Many of the songwriters and music producers we deal with don’t read music and therefore rely on allowing programs such as Logic to print out a score of the music for them – these are then sent to us by email along with the song or track and we are asked to record the written string parts .
People often put a lot of faith in a midi score and don’t realise that the slightest discrepancy in rhythm or pitch (when played in on a keyboard) results in an inaccurate print out of the music represented. Sometimes this can take the form of many tiny note values tied onto the next in it’s attempt to rationalise the rhythm of the music. This can mean that the music is often scored with highly complex rhythms that no musician could easily read or play. Another common problem is the incorrect use of enharmonic notes. Enharmonic notes are those that differ from each other in name but not in pitch (e.g a Bb and an A#). This means that a session musician can be playing in a ‘flat key’ and half the notes are printed out as sharps which throws the musician and can mean that they are temporarily unable to understand the notes at speed. Recording has to stop whilst the session musicians work out what the part should be – often spending quite some time re-notating the score.
On a more subtle level, a midi score is rather like a rough sketch of a painting without any of the details. There are no dynamic markings, articulations, slurs or marks of expression so providing this to a group of studio musicians is asking them to use a lot of guesswork in how they’ll play the music. All of this wastes valuable recording time and when the clients have hired professional string players, this can amount to money down the drain as the clock ticks by and they try and make sense of the score.
Although deciding against the professional services of an orchestrator or string arranger might seem like saving money, providing session musicians with a computer generated score means there will almost certainly be parts which are unclear, lack detail or in the worst case scenario can mean the final recording doesn’t sound as it was intended to.

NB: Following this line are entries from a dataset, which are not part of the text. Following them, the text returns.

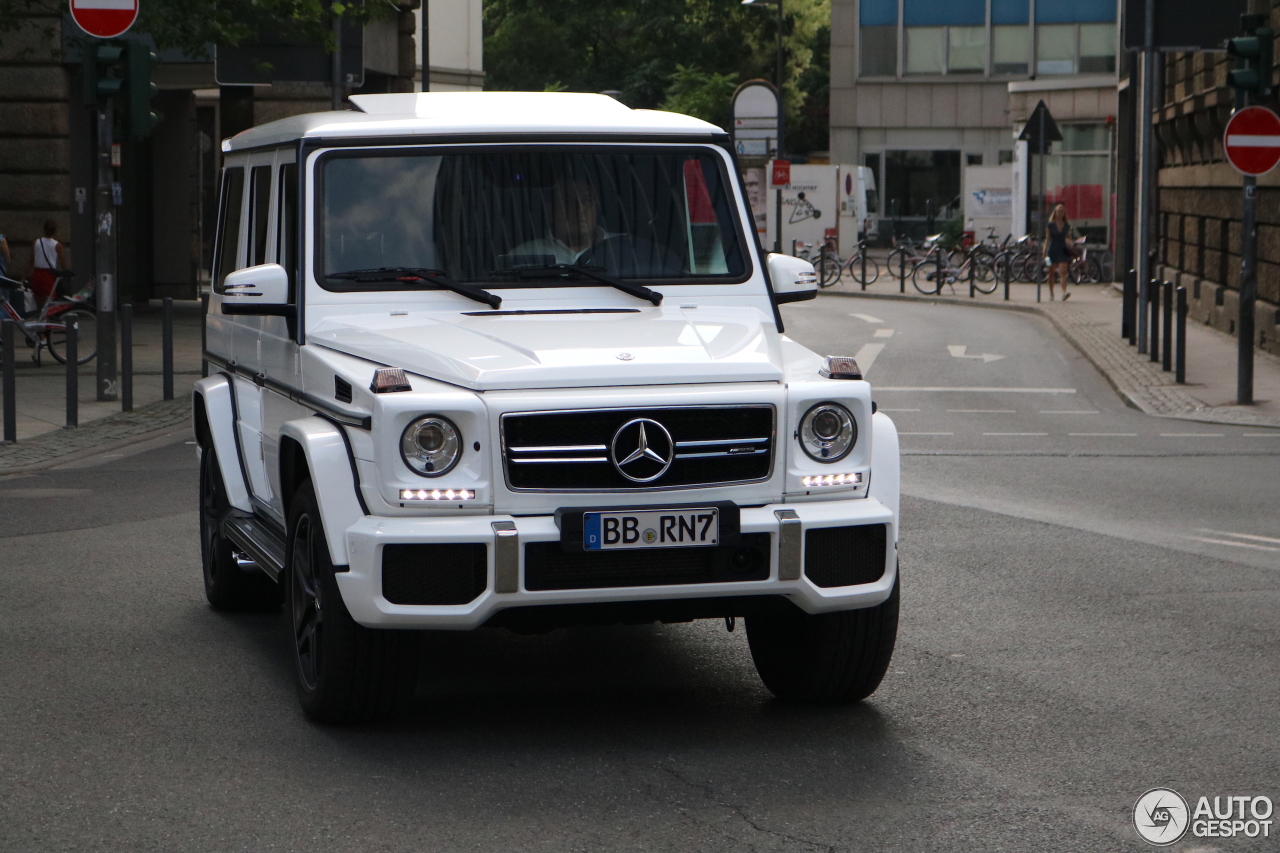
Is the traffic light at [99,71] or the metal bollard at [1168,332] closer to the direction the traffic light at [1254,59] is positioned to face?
the traffic light

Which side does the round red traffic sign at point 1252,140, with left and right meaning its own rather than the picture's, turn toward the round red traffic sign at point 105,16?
right
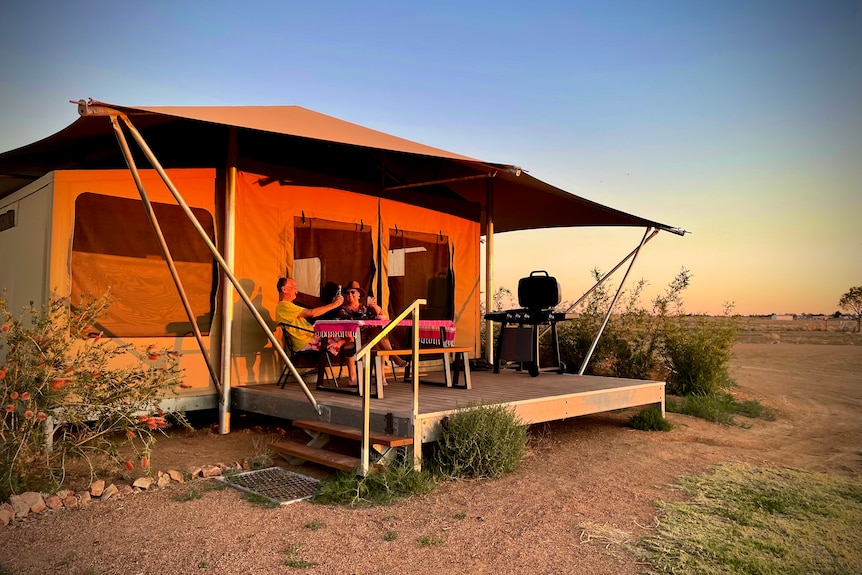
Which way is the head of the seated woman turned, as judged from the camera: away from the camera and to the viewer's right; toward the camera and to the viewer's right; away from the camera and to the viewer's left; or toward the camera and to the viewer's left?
toward the camera and to the viewer's left

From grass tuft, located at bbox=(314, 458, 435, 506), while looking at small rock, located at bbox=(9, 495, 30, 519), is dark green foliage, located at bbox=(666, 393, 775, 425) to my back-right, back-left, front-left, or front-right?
back-right

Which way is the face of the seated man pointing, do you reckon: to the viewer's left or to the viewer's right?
to the viewer's right

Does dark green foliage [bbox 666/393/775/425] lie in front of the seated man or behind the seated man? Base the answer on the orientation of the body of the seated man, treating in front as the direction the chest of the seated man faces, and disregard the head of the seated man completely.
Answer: in front

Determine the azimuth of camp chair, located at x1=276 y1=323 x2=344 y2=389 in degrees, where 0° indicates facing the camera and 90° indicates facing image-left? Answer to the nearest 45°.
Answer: approximately 270°

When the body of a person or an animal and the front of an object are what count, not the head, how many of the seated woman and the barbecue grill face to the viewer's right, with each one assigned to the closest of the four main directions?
0

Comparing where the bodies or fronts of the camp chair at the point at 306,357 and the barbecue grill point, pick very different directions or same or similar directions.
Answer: very different directions

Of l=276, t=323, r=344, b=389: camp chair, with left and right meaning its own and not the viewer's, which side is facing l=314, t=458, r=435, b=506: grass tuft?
right

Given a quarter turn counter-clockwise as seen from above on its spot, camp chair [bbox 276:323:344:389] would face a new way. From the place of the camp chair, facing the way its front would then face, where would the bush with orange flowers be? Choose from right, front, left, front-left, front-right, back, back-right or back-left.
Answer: back-left

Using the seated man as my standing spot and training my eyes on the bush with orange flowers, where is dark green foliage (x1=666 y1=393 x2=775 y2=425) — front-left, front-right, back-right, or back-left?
back-left

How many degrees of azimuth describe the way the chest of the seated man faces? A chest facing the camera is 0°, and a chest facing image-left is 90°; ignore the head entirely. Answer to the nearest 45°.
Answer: approximately 270°

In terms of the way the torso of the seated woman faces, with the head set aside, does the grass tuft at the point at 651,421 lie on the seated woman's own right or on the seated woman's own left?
on the seated woman's own left
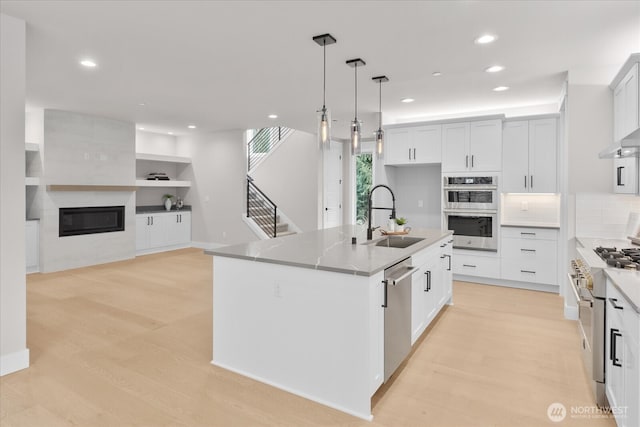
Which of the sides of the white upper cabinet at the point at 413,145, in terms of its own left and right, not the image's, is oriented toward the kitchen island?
front

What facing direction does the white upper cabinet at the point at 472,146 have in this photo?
toward the camera

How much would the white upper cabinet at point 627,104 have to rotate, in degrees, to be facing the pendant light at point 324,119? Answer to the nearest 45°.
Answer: approximately 45° to its left

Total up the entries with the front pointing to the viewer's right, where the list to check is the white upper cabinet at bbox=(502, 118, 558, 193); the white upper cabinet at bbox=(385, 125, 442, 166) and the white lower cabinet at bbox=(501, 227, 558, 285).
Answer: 0

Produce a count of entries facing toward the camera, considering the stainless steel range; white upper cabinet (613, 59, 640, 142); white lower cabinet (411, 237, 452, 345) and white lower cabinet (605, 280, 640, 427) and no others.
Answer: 0

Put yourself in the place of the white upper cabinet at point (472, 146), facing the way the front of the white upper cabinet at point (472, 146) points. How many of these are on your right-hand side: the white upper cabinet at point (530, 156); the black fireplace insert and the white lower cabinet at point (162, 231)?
2

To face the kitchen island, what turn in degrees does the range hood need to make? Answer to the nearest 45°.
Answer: approximately 45° to its left

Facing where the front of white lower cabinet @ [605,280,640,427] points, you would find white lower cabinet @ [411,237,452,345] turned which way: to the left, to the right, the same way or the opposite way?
the opposite way

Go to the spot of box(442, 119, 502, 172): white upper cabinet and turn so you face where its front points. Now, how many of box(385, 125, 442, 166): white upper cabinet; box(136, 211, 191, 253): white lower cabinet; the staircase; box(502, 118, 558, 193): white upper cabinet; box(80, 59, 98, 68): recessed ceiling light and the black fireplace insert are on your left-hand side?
1

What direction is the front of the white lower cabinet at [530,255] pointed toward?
toward the camera

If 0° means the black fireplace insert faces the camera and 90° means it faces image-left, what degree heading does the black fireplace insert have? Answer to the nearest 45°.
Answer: approximately 315°

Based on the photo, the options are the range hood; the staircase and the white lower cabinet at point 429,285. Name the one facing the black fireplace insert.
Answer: the range hood

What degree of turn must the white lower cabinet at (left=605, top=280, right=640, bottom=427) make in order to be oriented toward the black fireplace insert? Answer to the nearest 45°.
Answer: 0° — it already faces it

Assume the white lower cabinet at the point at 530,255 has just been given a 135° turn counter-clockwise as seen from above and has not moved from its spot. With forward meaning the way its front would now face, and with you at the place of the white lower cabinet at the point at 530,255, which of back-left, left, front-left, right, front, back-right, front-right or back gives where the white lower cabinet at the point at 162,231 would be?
back-left

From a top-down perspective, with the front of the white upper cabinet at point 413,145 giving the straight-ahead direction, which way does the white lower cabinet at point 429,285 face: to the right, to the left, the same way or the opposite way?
to the left

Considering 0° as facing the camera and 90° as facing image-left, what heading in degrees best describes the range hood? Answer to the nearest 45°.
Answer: approximately 90°

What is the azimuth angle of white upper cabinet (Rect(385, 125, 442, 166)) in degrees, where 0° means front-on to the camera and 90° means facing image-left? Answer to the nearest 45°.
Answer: approximately 0°

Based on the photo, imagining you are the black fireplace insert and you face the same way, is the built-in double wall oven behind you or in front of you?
in front

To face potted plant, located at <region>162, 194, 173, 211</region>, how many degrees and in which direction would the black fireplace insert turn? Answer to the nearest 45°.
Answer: approximately 90° to its left

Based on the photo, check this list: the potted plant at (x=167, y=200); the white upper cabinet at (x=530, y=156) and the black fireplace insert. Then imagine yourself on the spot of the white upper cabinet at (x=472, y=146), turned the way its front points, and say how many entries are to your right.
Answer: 2

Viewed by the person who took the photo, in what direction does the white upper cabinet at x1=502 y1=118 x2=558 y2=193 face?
facing the viewer

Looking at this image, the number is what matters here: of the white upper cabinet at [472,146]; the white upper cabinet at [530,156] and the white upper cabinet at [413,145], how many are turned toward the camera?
3
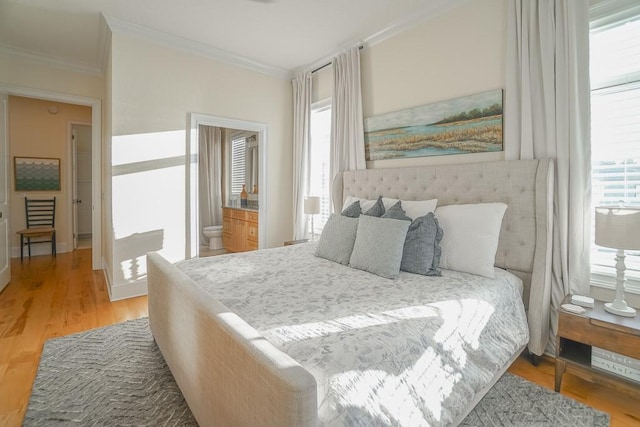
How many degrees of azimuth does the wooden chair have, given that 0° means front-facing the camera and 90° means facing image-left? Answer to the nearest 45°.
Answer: approximately 0°

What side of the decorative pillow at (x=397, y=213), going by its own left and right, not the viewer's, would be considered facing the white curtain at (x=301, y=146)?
right

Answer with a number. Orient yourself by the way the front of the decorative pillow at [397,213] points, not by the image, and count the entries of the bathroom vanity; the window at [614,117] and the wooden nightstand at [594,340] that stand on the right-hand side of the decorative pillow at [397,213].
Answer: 1

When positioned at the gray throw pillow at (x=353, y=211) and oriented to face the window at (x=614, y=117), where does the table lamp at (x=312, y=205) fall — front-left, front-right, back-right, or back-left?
back-left
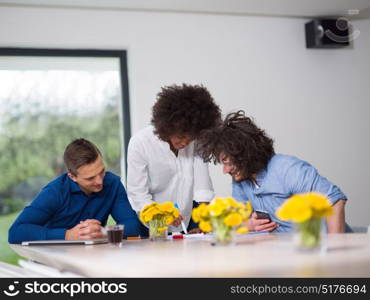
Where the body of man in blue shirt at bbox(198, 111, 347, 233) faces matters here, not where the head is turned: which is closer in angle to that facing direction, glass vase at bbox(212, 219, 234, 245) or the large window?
the glass vase

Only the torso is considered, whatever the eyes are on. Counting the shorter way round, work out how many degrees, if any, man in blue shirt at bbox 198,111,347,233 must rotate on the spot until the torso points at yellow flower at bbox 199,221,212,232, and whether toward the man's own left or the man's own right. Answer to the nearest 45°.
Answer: approximately 45° to the man's own left

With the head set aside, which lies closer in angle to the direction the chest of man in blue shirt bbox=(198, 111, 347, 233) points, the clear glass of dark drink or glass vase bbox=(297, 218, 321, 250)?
the clear glass of dark drink

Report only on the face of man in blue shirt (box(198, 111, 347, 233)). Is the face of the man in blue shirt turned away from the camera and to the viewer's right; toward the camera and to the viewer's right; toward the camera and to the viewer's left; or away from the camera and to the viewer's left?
toward the camera and to the viewer's left

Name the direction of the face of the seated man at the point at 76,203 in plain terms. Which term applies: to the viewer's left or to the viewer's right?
to the viewer's right

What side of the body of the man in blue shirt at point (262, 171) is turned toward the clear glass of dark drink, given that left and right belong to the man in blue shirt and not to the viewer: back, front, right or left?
front

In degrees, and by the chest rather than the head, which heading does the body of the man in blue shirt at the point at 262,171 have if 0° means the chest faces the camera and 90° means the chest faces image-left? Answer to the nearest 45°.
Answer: approximately 45°

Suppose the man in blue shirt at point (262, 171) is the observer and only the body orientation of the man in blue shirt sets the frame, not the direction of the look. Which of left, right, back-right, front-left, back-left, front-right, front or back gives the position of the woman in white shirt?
right

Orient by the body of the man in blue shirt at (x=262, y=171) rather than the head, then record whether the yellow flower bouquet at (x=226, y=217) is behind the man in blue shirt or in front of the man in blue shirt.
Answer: in front

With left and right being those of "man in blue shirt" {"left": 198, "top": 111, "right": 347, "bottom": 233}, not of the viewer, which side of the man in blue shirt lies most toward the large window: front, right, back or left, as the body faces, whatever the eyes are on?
right

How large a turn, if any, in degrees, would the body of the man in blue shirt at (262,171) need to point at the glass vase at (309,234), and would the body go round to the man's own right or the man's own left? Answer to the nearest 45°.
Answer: approximately 45° to the man's own left

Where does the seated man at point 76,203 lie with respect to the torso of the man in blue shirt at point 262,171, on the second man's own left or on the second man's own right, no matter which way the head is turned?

String parts in particular are best written by someone who understands how a stringed instrument is played (see previous blog entries on the drawback of composing string parts on a keyboard).
When we are sent a score generated by midi, there are almost always problems with clefs (such as the viola being written in the treble clef) and notes out of the range of a real instrument – despite the program saying it should be playable.
Arranging and orchestrating is something which requires training and subtlety – and a computer as yet can’t match the accuracy and detail of a trained arranger.